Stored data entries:
---
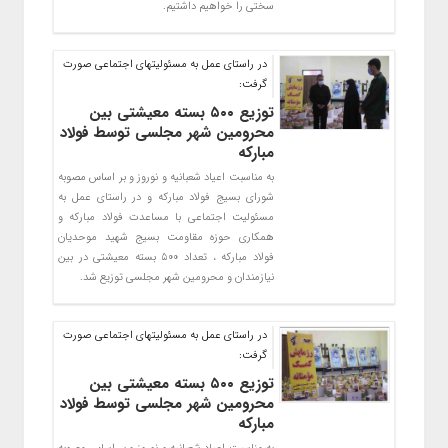
سختی را خواهیم داشتیم.
در راستای عمل به مسئولیتهای اجتماعی صورت
گرفت:
توزیع ۵۰۰ بسته معیشتی بین
محرومین شهر مجلسی توسط فولاد
مبارکه
به مناسبت اعیاد شعبانیه و نوروز و بر اساس مصوبه
شورای بسیج فولاد مبارکه و در راستای عمل به
مسئولیت اجتماعی با مساعدت فولاد مبارکه و
همکاری حوزه مقاومت بسیج شهید موحدیان
فولاد مبارکه ، تعداد ۵۰۰ بسته معیشتی در بین
نیازمندان و محرومین شهر مجلسی توزیع شد.
در راستای عمل به مسئولیتهای اجتماعی صورت
گرفت:
توزیع ۵۰۰ بسته معیشتی بین
محرومین شهر مجلسی توسط فولاد
مبارکه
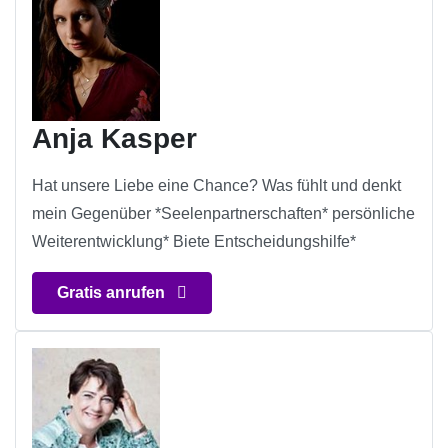
Anja Kasper
Hat unsere Liebe eine Chance? Was fühlt und denkt
mein Gegenüber *Seelenpartnerschaften* persönliche
Weiterentwicklung* Biete Entscheidungshilfe*
Gratis anrufen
---
* **JOB**:
Your reply must be one number, namely the count of lines above that hold the string "مبارکه".

* **RESULT OF THE EXERCISE**:
5